Kenya’s Tea Sector Rebounds with KSh 218.79 Billion in 2025 Earnings


Kenya’s tea industry has staged a strong recovery, recording a total marketed value of KSh 218.79 billion in 2025, driven by reforms, market expansion, and a renewed focus on farmer earnings and global competitiveness.

Agriculture Cabinet Secretary Mutahi Kagwe announced the results at Rukuriri Tea Factory in Embu County during the release of the 2025 Tea Industry Performance Report. He said the sector is firmly back on a growth trajectory despite recent global economic shocks.
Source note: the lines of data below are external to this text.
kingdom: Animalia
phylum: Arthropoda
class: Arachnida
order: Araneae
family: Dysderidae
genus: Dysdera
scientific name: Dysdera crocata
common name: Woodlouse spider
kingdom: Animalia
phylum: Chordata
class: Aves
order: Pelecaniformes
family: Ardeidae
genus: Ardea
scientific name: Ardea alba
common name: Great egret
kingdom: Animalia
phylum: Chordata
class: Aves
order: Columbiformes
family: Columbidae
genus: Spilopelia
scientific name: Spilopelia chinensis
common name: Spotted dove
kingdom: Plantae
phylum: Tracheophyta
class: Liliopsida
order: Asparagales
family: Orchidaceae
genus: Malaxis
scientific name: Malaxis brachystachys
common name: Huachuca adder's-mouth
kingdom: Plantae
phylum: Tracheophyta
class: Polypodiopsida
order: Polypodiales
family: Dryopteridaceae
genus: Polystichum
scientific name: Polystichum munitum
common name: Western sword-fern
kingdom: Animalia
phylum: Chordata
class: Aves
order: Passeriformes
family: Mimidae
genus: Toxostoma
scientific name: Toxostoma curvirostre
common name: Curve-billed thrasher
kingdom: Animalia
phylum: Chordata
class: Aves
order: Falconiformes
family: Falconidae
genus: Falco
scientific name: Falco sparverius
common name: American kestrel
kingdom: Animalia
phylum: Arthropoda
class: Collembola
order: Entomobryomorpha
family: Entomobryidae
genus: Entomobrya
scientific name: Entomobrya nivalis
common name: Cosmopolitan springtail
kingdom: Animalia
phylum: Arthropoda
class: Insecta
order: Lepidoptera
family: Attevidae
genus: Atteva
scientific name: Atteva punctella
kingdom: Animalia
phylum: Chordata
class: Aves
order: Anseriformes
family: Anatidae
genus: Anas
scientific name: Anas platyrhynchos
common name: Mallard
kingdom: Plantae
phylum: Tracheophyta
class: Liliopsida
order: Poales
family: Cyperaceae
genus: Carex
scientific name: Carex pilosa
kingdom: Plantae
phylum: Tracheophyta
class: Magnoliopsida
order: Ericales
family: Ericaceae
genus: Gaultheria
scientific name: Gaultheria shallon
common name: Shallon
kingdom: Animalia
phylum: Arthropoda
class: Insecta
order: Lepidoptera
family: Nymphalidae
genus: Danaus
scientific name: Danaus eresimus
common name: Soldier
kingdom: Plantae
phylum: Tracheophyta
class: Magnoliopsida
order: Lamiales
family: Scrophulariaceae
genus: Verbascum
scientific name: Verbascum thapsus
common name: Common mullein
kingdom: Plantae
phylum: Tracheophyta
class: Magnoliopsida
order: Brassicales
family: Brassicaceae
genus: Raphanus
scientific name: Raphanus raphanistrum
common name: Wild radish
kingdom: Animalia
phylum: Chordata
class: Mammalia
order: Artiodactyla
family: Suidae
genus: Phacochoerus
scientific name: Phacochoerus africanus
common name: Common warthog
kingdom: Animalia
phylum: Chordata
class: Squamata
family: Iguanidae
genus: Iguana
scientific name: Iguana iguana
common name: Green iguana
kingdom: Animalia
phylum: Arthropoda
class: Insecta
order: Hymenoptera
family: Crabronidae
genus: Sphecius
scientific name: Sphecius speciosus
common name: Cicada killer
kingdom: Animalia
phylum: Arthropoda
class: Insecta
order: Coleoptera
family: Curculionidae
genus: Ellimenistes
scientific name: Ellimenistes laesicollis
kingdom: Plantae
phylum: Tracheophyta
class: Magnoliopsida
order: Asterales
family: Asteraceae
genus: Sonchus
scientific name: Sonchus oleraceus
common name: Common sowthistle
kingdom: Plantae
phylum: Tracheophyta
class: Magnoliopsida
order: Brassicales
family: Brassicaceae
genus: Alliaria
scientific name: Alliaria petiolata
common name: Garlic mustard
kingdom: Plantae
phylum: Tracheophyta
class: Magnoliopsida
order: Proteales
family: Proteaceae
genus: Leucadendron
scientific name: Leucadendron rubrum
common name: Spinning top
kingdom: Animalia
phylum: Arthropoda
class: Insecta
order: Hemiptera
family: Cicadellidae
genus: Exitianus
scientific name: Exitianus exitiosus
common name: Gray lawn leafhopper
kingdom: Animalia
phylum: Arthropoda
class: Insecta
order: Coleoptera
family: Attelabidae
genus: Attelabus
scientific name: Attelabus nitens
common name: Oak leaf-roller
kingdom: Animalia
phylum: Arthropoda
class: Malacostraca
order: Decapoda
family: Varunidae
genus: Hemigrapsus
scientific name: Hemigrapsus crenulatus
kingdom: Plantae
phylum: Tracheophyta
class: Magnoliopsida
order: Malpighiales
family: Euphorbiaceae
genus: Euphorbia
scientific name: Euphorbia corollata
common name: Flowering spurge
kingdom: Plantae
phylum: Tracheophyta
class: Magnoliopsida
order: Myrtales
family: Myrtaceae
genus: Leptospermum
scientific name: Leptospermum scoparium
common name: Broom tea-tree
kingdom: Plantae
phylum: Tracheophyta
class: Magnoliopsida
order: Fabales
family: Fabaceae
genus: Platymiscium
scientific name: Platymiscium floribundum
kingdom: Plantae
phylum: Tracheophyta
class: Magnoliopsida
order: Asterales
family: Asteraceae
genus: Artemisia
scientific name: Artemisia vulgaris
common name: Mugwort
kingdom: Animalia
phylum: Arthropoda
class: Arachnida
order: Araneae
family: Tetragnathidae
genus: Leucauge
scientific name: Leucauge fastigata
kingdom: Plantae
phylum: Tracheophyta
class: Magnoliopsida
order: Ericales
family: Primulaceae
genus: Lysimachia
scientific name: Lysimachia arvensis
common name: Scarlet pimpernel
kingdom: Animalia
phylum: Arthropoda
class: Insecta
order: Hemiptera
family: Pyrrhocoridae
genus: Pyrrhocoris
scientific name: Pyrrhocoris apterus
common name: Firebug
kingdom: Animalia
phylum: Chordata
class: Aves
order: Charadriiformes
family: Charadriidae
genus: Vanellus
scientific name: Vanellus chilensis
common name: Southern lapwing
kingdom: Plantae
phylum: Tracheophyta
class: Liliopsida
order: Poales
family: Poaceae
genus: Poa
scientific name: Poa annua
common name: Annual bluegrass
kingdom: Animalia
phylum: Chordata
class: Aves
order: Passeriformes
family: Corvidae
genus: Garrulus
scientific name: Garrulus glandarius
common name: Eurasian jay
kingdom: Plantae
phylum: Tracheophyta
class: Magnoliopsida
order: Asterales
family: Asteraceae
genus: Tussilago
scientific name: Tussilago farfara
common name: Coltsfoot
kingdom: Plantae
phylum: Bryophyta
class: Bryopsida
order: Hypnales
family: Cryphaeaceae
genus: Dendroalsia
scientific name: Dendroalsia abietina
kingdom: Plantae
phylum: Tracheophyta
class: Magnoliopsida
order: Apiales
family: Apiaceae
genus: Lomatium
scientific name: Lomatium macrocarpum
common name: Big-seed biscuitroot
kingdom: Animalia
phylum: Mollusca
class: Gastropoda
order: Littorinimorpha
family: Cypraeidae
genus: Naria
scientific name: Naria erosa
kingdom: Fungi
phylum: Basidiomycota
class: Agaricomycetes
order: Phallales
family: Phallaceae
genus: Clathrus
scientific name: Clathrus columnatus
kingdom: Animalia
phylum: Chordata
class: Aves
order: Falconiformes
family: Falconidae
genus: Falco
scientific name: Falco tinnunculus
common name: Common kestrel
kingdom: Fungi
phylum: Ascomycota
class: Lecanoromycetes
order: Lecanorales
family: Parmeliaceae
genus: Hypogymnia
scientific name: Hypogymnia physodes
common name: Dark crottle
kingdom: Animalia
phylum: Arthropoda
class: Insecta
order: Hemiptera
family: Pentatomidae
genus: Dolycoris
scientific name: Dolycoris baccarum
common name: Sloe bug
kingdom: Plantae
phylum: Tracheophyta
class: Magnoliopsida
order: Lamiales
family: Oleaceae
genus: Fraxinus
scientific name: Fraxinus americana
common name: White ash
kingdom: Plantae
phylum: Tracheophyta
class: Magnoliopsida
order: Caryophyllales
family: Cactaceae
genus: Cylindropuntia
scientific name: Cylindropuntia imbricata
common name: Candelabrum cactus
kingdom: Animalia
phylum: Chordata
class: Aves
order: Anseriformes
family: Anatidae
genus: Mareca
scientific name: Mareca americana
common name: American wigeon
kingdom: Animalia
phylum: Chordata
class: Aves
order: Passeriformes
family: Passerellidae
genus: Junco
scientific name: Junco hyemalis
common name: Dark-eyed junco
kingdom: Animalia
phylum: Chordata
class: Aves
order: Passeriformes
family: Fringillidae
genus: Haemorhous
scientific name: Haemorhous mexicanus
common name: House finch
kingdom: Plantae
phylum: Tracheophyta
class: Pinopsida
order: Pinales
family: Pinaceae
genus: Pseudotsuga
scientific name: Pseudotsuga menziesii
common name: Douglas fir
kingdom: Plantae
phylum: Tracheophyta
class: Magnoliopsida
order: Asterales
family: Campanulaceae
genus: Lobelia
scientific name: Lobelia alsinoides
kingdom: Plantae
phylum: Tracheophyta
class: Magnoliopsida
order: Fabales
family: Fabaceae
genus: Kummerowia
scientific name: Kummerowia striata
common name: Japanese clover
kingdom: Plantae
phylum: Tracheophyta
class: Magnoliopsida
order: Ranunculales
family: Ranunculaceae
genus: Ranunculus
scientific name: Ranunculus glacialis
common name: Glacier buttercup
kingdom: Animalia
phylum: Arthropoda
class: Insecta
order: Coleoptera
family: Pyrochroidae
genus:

According to the report, export earnings rose significantly to KSh 186.91 billion, with export volumes reaching 652.8 million kilograms. Domestic sales also recorded growth, increasing to KSh 19.13 billion. The improved performance marks a notable rise compared to both 2024 and 2023, signaling renewed momentum in one of Kenya’s leading export sectors.

Kenya also expanded its global reach, increasing its market footprint to 100 countries, up from 96 the previous year. Traditional markets such as Pakistan and Egypt continued to perform strongly, while emerging destinations including Oman, Ireland, Japan, and Kazakhstan posted notable growth. The expansion reflects a deliberate strategy to diversify export destinations and reduce reliance on a few key markets.

Following a challenging 2024 characterized by oversupply and depressed prices, the government has shifted its approach from volume-driven exports to a model centered on quality, value addition, and market segmentation. Kagwe said this transition is critical to ensuring sustainability and higher returns for farmers.

In line with the reforms, the Tea Board of Kenya is set to roll out a business-to-business e-commerce platform aimed at directly linking producers with international buyers. The move is expected to improve market access and transparency while reducing reliance on intermediaries.

The government has also introduced new regulatory measures to strengthen traceability, accountability, and compliance across the sector. These include a 0.8 percent export levy to fund marketing, research, infrastructure, and regulation, as well as a 100 percent levy on imported tea to protect local producers. Kagwe emphasized that the measures are designed to support, not burden, farmers.

Additionally, Kenya is leveraging regional and international trade frameworks such as the African Continental Free Trade Area (AfCFTA), alongside new bilateral partnerships, to deepen its presence in global markets.

The reforms aim to significantly boost smallholder earnings, with projections indicating an increase from KSh 59 per kilogram in 2022 to KSh 100 per kilogram by 2027. This is expected to benefit more than 834,000 farmers and millions of Kenyans who rely on the tea value chain for their livelihoods.

Overall, the 2025 Tea Industry Performance Report points not only to a recovery, but to a broader structural shift toward a more competitive, value-driven, and globally recognized tea industry.